(Collected data entries)

****************

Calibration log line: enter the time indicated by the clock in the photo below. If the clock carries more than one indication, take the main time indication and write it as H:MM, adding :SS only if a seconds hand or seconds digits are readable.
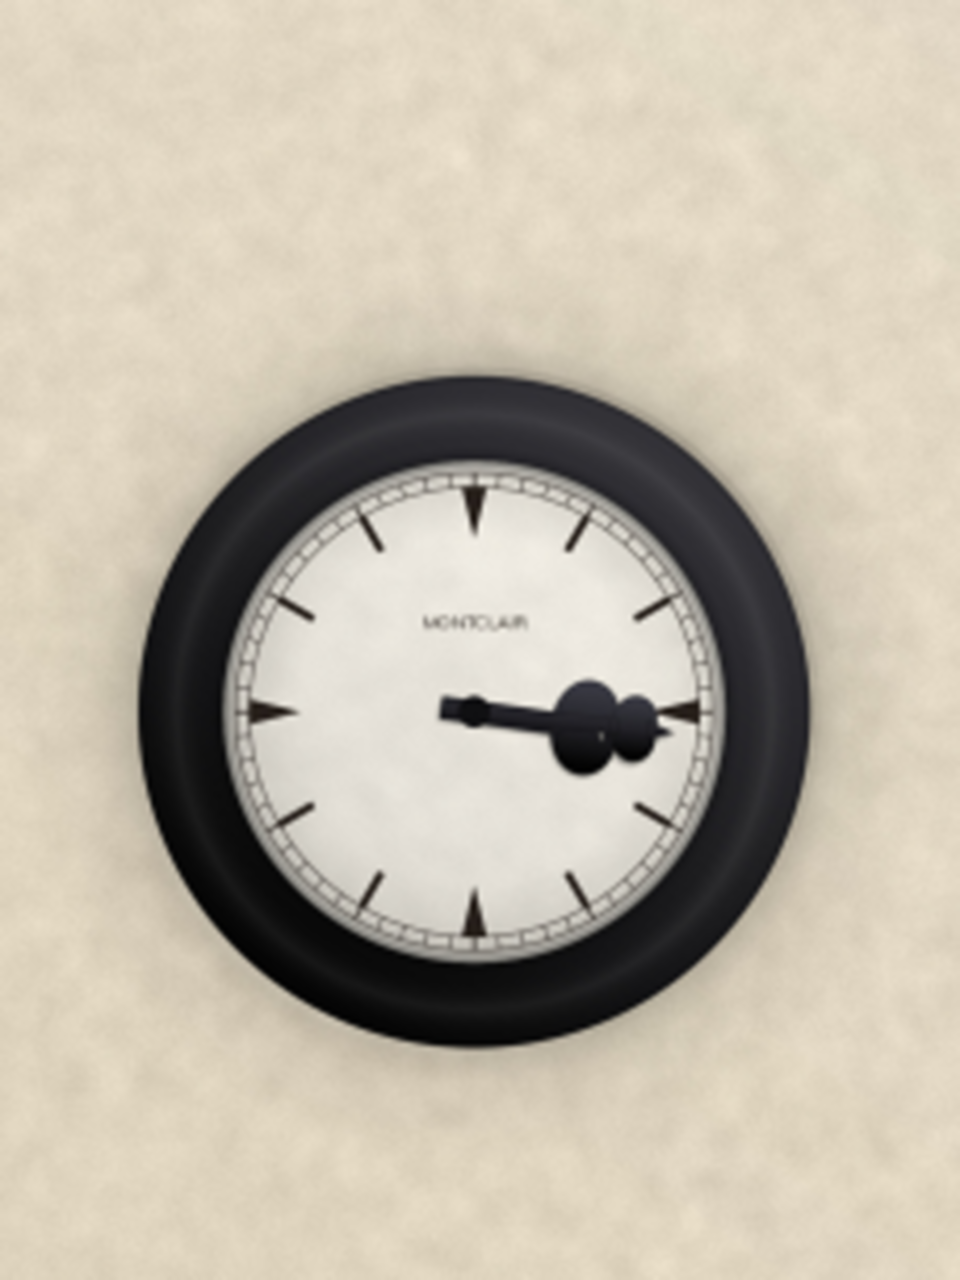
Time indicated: 3:16
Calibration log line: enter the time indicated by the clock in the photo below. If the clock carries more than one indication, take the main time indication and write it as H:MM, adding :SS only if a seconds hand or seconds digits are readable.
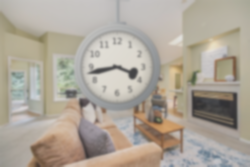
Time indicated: 3:43
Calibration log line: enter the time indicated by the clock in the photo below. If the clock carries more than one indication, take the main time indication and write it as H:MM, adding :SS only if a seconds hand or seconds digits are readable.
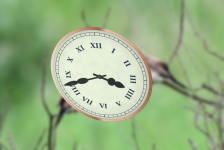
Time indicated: 3:42
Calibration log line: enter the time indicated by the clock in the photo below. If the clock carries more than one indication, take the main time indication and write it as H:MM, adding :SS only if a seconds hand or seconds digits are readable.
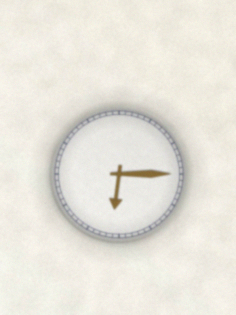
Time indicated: 6:15
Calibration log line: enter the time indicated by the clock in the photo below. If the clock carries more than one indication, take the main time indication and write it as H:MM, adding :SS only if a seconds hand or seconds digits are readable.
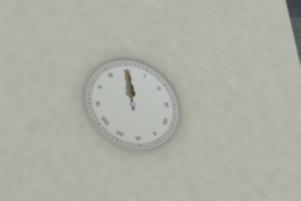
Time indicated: 12:00
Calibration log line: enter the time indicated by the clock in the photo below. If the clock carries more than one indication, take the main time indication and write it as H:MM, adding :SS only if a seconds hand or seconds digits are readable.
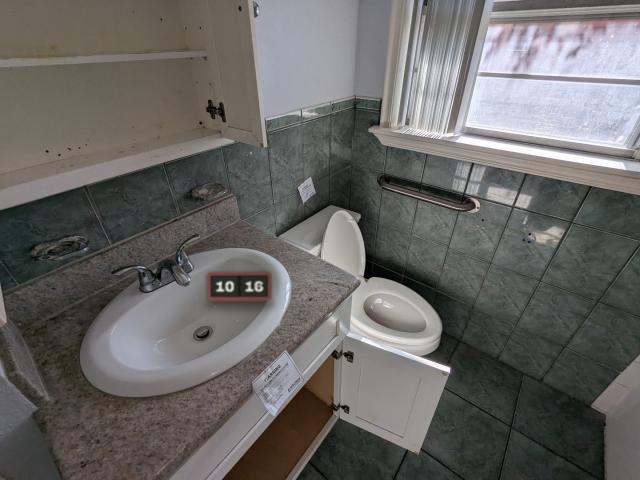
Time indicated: 10:16
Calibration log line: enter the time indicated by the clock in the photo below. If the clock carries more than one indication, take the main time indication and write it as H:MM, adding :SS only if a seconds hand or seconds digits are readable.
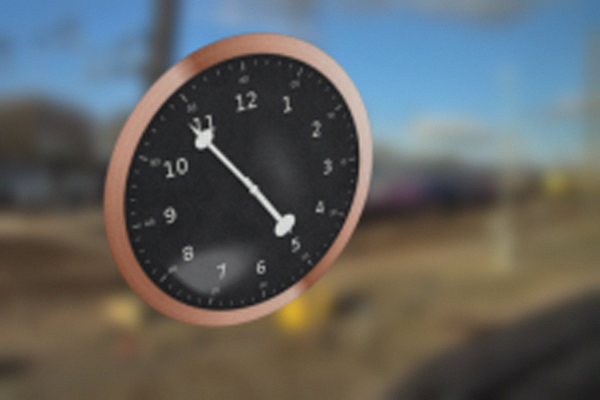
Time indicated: 4:54
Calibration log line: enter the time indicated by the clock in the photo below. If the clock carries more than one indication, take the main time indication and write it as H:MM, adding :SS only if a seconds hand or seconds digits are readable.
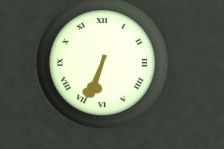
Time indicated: 6:34
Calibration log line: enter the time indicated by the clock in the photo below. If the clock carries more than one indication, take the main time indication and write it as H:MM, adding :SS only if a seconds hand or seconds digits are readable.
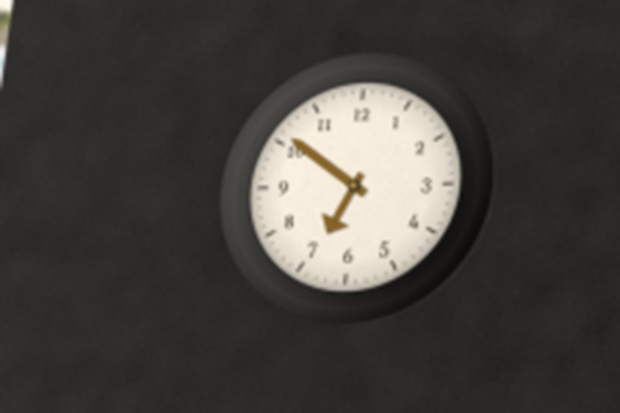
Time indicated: 6:51
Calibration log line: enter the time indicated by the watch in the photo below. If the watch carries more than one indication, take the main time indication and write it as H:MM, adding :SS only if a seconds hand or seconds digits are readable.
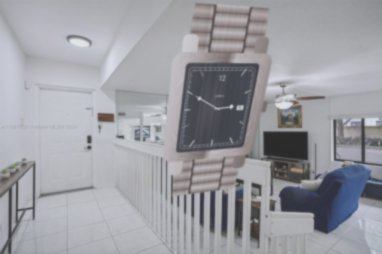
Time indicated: 2:50
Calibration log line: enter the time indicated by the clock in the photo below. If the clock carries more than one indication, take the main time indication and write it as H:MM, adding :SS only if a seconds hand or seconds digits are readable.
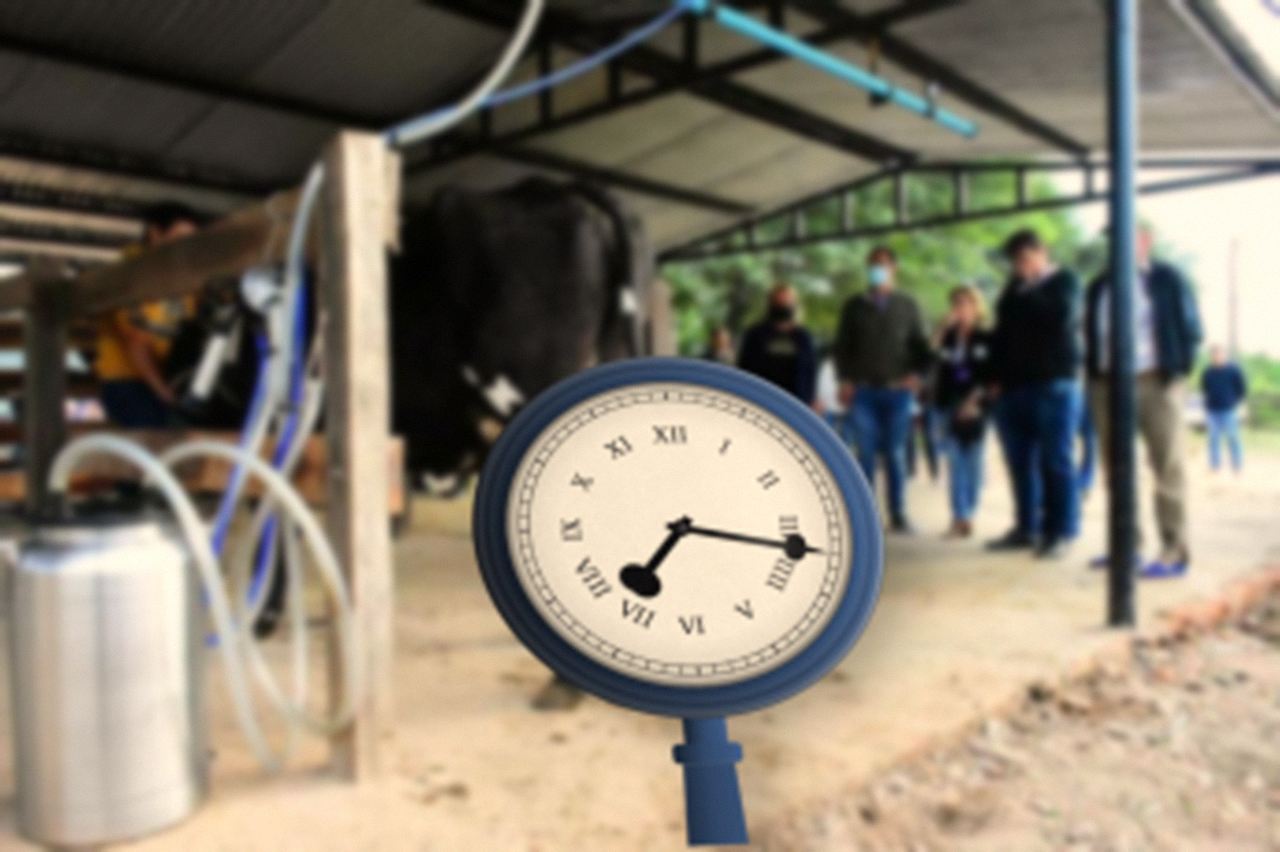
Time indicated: 7:17
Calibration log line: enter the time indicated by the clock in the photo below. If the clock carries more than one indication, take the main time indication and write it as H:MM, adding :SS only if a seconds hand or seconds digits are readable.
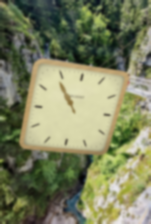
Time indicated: 10:54
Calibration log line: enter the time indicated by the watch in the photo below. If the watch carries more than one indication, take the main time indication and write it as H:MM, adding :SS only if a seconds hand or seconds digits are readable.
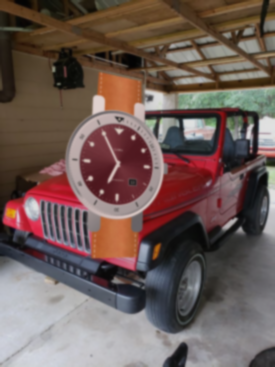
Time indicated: 6:55
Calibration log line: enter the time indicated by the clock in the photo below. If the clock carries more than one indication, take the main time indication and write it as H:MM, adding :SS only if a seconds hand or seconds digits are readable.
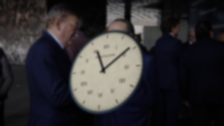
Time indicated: 11:09
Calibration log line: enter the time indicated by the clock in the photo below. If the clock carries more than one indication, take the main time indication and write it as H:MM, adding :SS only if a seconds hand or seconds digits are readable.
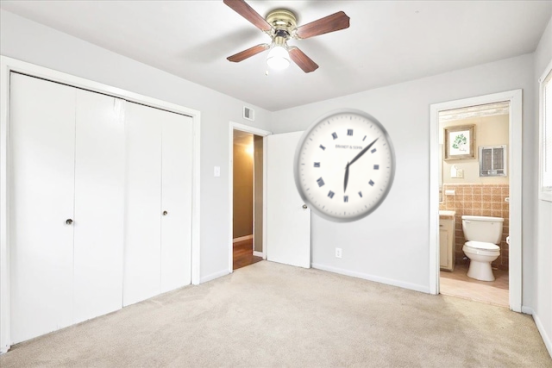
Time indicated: 6:08
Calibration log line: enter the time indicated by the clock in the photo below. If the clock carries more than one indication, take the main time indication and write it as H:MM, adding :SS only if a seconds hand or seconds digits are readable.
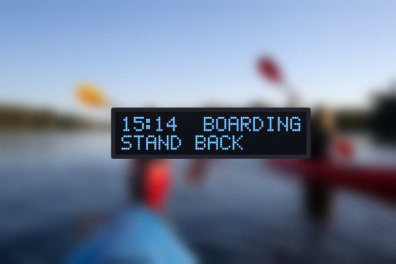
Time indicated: 15:14
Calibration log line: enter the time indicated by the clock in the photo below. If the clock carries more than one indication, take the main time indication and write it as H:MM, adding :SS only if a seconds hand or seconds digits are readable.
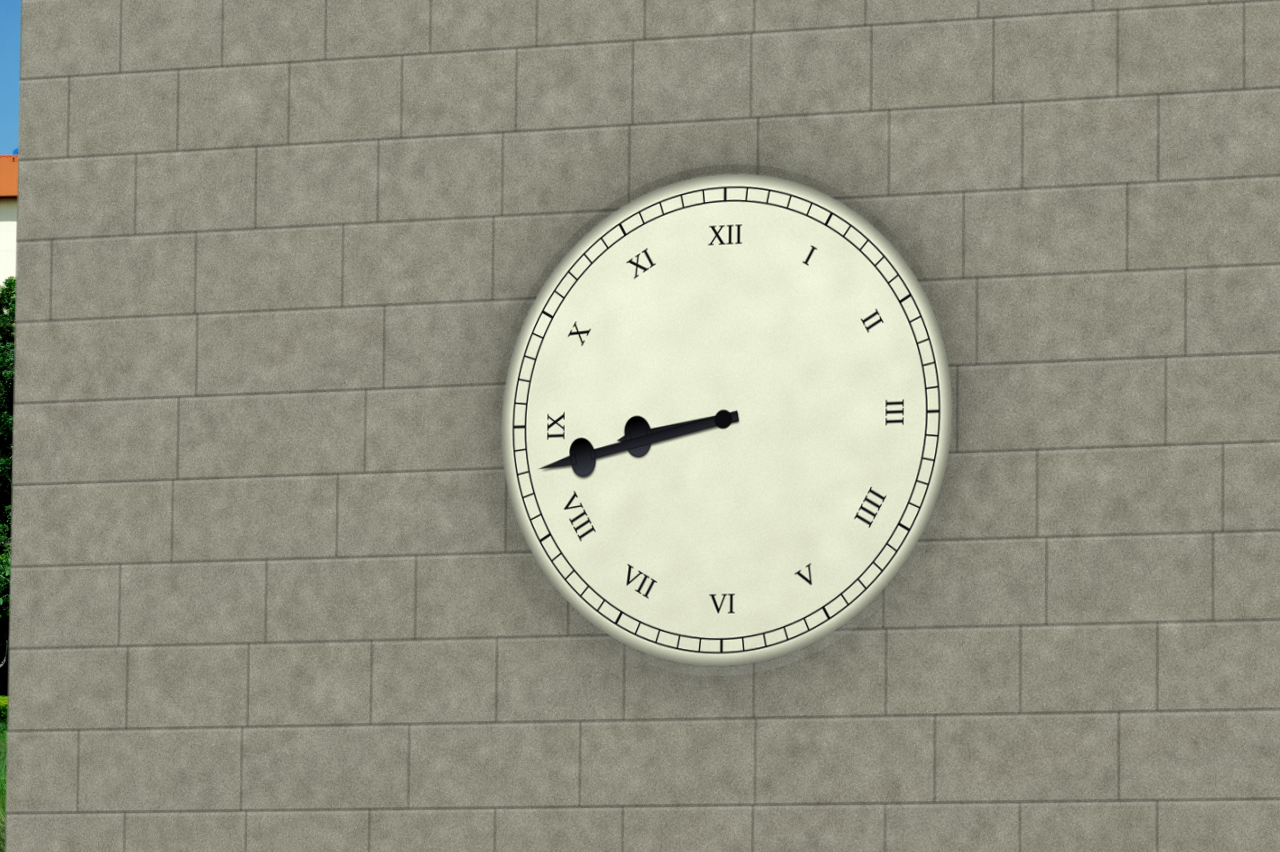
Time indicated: 8:43
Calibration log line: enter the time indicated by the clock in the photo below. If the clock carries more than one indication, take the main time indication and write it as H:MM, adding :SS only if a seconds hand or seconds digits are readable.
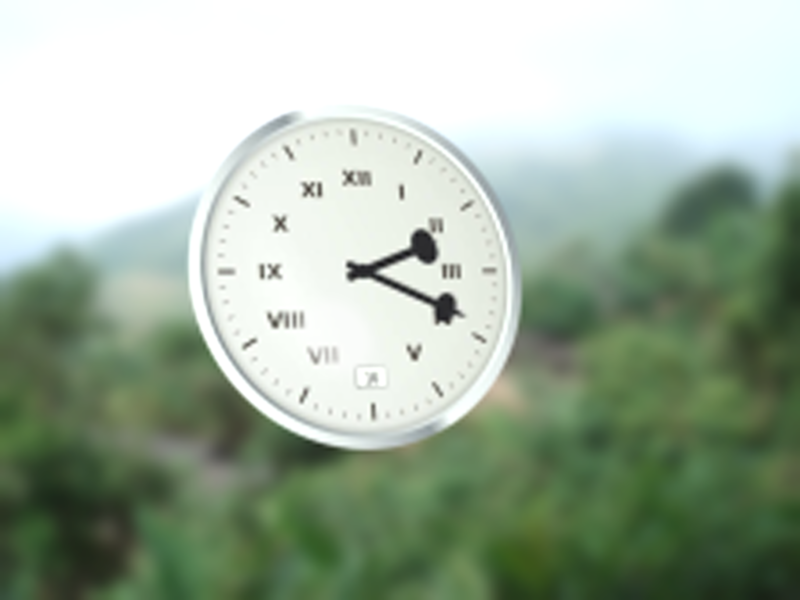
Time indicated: 2:19
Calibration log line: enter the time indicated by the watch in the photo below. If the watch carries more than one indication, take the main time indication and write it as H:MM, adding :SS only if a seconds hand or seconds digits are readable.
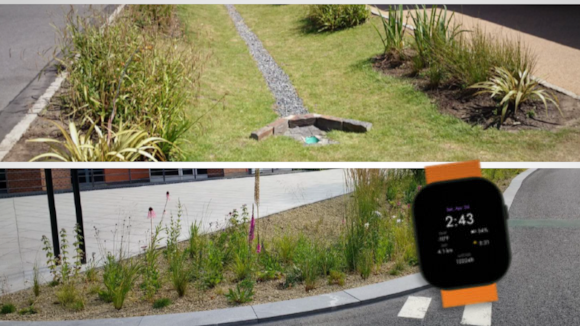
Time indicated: 2:43
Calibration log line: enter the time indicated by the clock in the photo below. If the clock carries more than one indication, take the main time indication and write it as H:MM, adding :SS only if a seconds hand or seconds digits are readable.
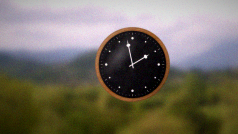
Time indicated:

****************

:: Exercise details ::
Write out all the entries again with "Calibration log line" changed to "Reading log line" and nothing else altered. Leave the pictures out.

:: Task result ::
Reading log line: enter the time indicated by the clock in the photo below. If the clock carries more than one indication, take the main time indication and write it as H:MM, adding :SS only if a seconds hand or seconds digits are readable.
Time indicated: 3:16
Reading log line: enter the time indicated by the clock in the photo below. If the clock carries more than one indication, take the main time indication and write it as H:MM, adding :SS only if a seconds hand or seconds digits are readable.
Time indicated: 3:43
Reading log line: enter the time indicated by the clock in the photo below. If the clock carries more than one indication, take the main time indication and write it as H:MM, adding :SS only if a seconds hand or seconds digits are readable.
Time indicated: 3:42
Reading log line: enter the time indicated by the clock in the photo below. If the clock carries more than one indication, take the main time indication and write it as H:MM, adding :SS only if a seconds hand or seconds digits are readable.
Time indicated: 6:15
Reading log line: enter the time indicated by the clock in the photo below. If the clock carries more than one indication, take the main time indication and write it as H:MM, adding :SS only if a seconds hand or seconds digits are readable.
Time indicated: 12:00
Reading log line: enter the time indicated by the clock in the photo below. If the clock carries more than one indication, take the main time indication and write it as H:MM, adding :SS only if a seconds hand or seconds digits are readable.
Time indicated: 10:16
Reading log line: enter the time indicated by the clock in the photo below. If the clock carries more than one indication, take the main time indication and write it as H:MM, adding :SS only if a seconds hand or seconds digits are readable.
Time indicated: 4:54
Reading log line: enter the time indicated by the clock in the photo below. If the clock carries more than one indication, take the main time indication and write it as H:MM, adding :SS only if a seconds hand or seconds digits are readable.
Time indicated: 6:34
Reading log line: enter the time indicated by the clock in the photo below. If the clock carries more than one indication, take the main time indication and write it as H:MM, adding :SS only if a seconds hand or seconds digits are readable.
Time indicated: 6:51
Reading log line: enter the time indicated by the watch in the photo below. If the watch carries more than one indication, take the main time indication and write it as H:MM, adding :SS only if a seconds hand or seconds digits are readable.
Time indicated: 2:50
Reading log line: enter the time indicated by the clock in the photo below. If the clock carries more than one indication, take the main time indication and write it as H:MM, adding :SS only if a seconds hand or seconds digits are readable.
Time indicated: 7:17
Reading log line: enter the time indicated by the clock in the photo below. If the clock carries more than one indication, take the main time indication and write it as H:MM, adding :SS only if a seconds hand or seconds digits are readable.
Time indicated: 10:54
Reading log line: enter the time indicated by the watch in the photo below. If the watch carries more than one indication, take the main time indication and write it as H:MM, adding :SS only if a seconds hand or seconds digits are readable.
Time indicated: 6:55
Reading log line: enter the time indicated by the clock in the photo below. If the clock carries more than one indication, take the main time indication and write it as H:MM, adding :SS only if a seconds hand or seconds digits are readable.
Time indicated: 11:09
Reading log line: enter the time indicated by the clock in the photo below. If the clock carries more than one indication, take the main time indication and write it as H:MM, adding :SS only if a seconds hand or seconds digits are readable.
Time indicated: 6:08
Reading log line: enter the time indicated by the clock in the photo below. If the clock carries more than one indication, take the main time indication and write it as H:MM, adding :SS only if a seconds hand or seconds digits are readable.
Time indicated: 15:14
Reading log line: enter the time indicated by the clock in the photo below. If the clock carries more than one indication, take the main time indication and write it as H:MM, adding :SS only if a seconds hand or seconds digits are readable.
Time indicated: 8:43
Reading log line: enter the time indicated by the clock in the photo below. If the clock carries more than one indication, take the main time indication and write it as H:MM, adding :SS only if a seconds hand or seconds digits are readable.
Time indicated: 2:19
Reading log line: enter the time indicated by the watch in the photo below. If the watch carries more than one indication, take the main time indication and write it as H:MM, adding :SS only if a seconds hand or seconds digits are readable.
Time indicated: 2:43
Reading log line: enter the time indicated by the clock in the photo below. If the clock carries more than one indication, take the main time indication and write it as H:MM, adding :SS only if a seconds hand or seconds digits are readable.
Time indicated:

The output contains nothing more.